The following steps are run once with no cutoff, then using an optimized cutoff ($cutoffval) determined using the ratio between the sum of the lengths of the non-mapping reads with no cutoff and the sum of the lengths of the error corrected reads of the diseased plant.

  1. Contigs with coverages higher than the cutoff value are exported to a fasta file (Diseased.cutoff.$cutoffval.fasta). This file is again indexed and aligned with the high quality reads (Diseased.ec.fastq) with bwa, again using the mem command, and saved in the sam format (as Stage1.$cutoffval.match.sam).

  2. The sam file is passed to a second perl procedure (phytofilter.pl) that extracts and exports both mapping and non-mapping sequences to fasta and fastq files (Stage1.$cutoffval.nonmatch.fasta/q, Stage1.$cutoffval.match.fasta/q), according to the sam flag #4, (“the query sequence itself is unmapped”).

  3. The mapping reads (Stage1.$cutoffval.match.fastq) are then aligned with bwa mem against the healthy assembly (Healthy.contigs.fasta) and saved in the sam format (Stage2.$cutoffval.match.sam).
    The sam file is passed to phytofilter.pl again, producing mapping and non-mapping fasta and fastq files (Stage2.$cutoffval.match.fasta/q and Stage2.$cutoffval.nonmatch.fasta/q).

  4. The non-mapping sequences are assembled with the A5 pipeline, to obtain the non-mapping contigs list (Stage3.$cutoffval.contigs.fasta).

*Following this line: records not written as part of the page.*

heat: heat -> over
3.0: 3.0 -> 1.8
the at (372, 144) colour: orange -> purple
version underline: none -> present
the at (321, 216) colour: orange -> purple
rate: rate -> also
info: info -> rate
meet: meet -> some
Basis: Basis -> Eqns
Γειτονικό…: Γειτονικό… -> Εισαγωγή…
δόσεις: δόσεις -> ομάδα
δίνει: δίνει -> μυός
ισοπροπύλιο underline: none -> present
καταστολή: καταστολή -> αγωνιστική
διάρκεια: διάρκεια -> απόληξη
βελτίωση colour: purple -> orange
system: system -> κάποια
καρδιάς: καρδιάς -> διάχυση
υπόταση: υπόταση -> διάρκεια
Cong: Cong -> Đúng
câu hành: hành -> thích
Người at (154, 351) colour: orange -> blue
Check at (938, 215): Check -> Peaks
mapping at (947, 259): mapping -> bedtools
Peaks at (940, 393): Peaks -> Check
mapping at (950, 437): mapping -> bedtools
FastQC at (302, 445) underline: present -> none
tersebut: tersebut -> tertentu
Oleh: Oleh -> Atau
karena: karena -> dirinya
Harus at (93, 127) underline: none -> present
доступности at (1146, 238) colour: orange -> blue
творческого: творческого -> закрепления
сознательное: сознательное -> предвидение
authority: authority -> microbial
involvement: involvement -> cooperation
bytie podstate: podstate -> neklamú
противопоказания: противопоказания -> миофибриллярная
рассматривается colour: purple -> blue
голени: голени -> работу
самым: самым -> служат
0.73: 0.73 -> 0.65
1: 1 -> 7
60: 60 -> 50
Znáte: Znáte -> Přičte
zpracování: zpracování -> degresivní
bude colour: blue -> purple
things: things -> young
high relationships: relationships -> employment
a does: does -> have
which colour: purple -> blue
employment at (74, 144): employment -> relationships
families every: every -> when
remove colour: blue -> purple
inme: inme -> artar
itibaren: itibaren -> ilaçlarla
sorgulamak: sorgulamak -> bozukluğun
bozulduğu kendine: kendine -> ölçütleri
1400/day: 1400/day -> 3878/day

  5. A third perl procedure (phytoblast.pl) creates a blast nucleotide database from the reference genome contigs file (Healthy.contigs.fasta) and queries it with tblastx (translated nucleotide query vs. translated nucleotide database blast) using the non-mapping sequences (Stage3.$cutoffval.contigs.fasta).
    The results are saved in a csv file (Stage3.$cutoffval.contigs.csv), which is then filtered according to the identity percentage (I.P.): entries with an I.P. greater than 95% are attributed to the plant (Stage3.$cutoffval.contigs.plant.csv), while those with a lower I.P. are attributed to the phytoplasma (Stage3.$cutoffval.contigs.phyto.csv).
    The IDs saved in the last csv file are used to extract the phytoplasma sequences from the query and saved in a fasta file (Stage3.$cutoffval.contigs.phyto.fasta).

  6. Lastly, all the outputs (Diseased.*, Healthy.*, Stage3.*) are moved to folders with a timestamp (e.g. PhytoFiles_<cutoff>_<date>) and compressed in the tbz2 format.